Project Description

APT Sandworm Dataset

Abstract

Due to the rise in Advanced Persistent Threat (APT) attacks, modern digital systems and particularly critical infrastructures, must be equipped to counteract these stealthy, multistage intrusions. Unlike simple, isolated attack techniques, APTs are orchestrated by highly skilled adversarial groups that follow strategic, logic-driven plans. These groups employ specific tactics, techniques, and procedures (TTPs) to silently infiltrate systems, perform lateral movements across assets, and ultimately execute impactful actions once their objectives are reached.

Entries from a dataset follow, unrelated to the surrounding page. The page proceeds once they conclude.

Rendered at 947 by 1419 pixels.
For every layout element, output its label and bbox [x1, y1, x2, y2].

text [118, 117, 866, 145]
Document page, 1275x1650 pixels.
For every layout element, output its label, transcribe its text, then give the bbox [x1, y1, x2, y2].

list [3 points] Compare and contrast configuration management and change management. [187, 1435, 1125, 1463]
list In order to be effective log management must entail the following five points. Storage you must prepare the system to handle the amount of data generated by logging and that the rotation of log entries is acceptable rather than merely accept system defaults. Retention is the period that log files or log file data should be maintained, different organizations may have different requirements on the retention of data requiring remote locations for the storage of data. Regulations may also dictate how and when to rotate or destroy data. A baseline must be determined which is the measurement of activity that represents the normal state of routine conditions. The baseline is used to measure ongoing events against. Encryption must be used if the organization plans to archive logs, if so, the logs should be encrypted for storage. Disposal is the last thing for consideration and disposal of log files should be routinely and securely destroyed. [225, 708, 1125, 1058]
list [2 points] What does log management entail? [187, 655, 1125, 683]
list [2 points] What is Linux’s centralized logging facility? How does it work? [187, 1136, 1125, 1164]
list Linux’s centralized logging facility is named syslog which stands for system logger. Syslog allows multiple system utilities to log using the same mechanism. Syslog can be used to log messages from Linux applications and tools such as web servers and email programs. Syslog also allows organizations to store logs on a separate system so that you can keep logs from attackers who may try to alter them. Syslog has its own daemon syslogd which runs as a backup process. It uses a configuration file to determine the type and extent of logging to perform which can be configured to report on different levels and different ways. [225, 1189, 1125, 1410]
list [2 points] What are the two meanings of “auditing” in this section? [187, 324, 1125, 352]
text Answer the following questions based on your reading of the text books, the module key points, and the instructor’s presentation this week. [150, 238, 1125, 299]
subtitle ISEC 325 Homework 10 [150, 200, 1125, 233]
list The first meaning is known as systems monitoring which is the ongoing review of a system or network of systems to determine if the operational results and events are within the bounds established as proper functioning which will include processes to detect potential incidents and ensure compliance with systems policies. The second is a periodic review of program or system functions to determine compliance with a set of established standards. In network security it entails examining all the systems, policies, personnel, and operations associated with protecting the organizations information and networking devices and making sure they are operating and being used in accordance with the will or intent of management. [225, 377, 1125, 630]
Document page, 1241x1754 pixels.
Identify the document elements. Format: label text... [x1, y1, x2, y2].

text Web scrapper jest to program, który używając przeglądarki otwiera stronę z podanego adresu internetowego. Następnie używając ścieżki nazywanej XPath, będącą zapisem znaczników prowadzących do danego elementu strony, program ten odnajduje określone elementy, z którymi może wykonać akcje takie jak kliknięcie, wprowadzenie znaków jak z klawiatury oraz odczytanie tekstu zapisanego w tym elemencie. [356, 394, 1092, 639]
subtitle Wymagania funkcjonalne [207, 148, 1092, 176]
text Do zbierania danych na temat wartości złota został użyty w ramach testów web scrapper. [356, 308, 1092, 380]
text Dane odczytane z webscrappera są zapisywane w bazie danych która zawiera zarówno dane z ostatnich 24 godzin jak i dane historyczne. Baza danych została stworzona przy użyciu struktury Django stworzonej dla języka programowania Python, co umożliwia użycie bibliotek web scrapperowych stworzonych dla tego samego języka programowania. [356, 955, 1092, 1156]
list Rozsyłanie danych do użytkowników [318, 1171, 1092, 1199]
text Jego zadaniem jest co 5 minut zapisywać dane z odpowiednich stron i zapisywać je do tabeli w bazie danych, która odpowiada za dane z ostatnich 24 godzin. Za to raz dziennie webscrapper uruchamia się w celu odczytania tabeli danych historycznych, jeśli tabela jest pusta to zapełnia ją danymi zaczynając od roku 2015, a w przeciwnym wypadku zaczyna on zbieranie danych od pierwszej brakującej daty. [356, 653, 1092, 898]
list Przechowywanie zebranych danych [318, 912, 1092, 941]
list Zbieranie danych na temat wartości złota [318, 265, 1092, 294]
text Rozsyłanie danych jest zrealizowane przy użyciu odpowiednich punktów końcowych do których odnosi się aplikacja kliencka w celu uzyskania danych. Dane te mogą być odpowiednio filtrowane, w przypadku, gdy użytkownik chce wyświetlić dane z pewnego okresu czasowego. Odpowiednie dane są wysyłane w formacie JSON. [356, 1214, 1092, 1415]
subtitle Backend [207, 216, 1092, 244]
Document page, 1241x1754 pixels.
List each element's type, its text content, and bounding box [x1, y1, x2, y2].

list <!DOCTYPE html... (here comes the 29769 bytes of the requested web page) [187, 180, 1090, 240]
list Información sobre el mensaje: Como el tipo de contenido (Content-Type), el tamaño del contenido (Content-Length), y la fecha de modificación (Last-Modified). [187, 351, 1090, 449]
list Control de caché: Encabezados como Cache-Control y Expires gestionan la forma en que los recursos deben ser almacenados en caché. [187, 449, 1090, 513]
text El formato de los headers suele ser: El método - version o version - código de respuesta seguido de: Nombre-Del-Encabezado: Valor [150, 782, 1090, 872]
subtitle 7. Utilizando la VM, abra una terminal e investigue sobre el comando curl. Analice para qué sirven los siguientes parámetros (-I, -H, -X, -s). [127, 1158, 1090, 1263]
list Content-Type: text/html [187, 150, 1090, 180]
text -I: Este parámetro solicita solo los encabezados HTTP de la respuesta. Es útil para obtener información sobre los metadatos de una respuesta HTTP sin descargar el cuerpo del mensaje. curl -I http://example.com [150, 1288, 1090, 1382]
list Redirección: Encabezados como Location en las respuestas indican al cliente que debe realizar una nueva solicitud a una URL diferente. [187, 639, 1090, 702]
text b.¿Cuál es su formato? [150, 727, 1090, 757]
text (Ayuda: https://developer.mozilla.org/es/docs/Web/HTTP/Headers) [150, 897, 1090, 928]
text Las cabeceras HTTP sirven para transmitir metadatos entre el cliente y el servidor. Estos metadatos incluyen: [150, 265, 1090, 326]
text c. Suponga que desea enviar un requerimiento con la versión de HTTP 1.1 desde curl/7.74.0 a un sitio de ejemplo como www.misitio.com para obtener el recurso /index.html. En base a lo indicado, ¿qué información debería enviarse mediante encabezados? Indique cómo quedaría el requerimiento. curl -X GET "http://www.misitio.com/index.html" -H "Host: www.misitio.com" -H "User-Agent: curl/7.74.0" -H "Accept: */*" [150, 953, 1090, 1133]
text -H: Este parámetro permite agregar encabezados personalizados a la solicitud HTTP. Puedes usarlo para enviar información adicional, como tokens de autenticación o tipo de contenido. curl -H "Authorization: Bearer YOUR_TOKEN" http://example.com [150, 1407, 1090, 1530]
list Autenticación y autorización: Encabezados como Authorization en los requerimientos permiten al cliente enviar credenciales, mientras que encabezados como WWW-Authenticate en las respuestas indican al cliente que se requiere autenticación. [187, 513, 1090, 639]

To effectively study and defend against such threats, there is a pressing need for datasets that accurately reflect the complexity and sequential nature of real-world APT campaigns. This introduces the APT Sandworm dataset. Sandworm has been active since at least 2015, notably using the BlackEnergy malware to target Ukraine’s energy infrastructure. The group gained further notoriety with the NotPetya attack in 2017, which caused widespread disruption and significant financial losses, particularly in the logistics, shipping, and manufacturing sectors. In 2022, Sandworm was again linked to a cyberattack on Ukraine’s electric power infrastructure. Their consistent focus on energy-related targets underscores a persistent and strategic intent to disrupt critical infrastructure systems.

Instructions:
The dataset is organised as follows:

    • README file (this document, APT_Dataset_Readme.pdf): Provides a detailed description of the testbed infrastructure, which emulates a realistic critical infrastructure environment under attack. It also outlines the APT attack scenario and the key features of the dataset.
    • PCAP file (SandwormAPT.pcap): Contains the raw network traffic captured during the execution of the APT emulation. This data reflects the observable network-level behaviour of the attack.
    • Network flow dataset (SandwormAPT_flow_labelled.csv): Includes labelled network flow records corresponding to the attack procedures that are visible in the captured traffic. Only the steps of the APT campaign that generate detectable network activity are labelled in this file. Other attack stages, such as those occurring at the endpoint or system level, are not represented in the PCAP or flow data due to the lack of observable network evidence.

The dataset is available through Zenodo.

Citation & References

E. Iturbe, C. Dalamagkas, P. Radoglou-Grammatikis, E. Rios, and N. Toledo, “A pattern-aware LSTM-based approach for APT detection leveraging a realistic dataset for Critical Infrastructure Security,” Future Generation Computer Systems, vol. 178, p. 108308, May 2026, doi: 10.1016/j.future.2025.108308.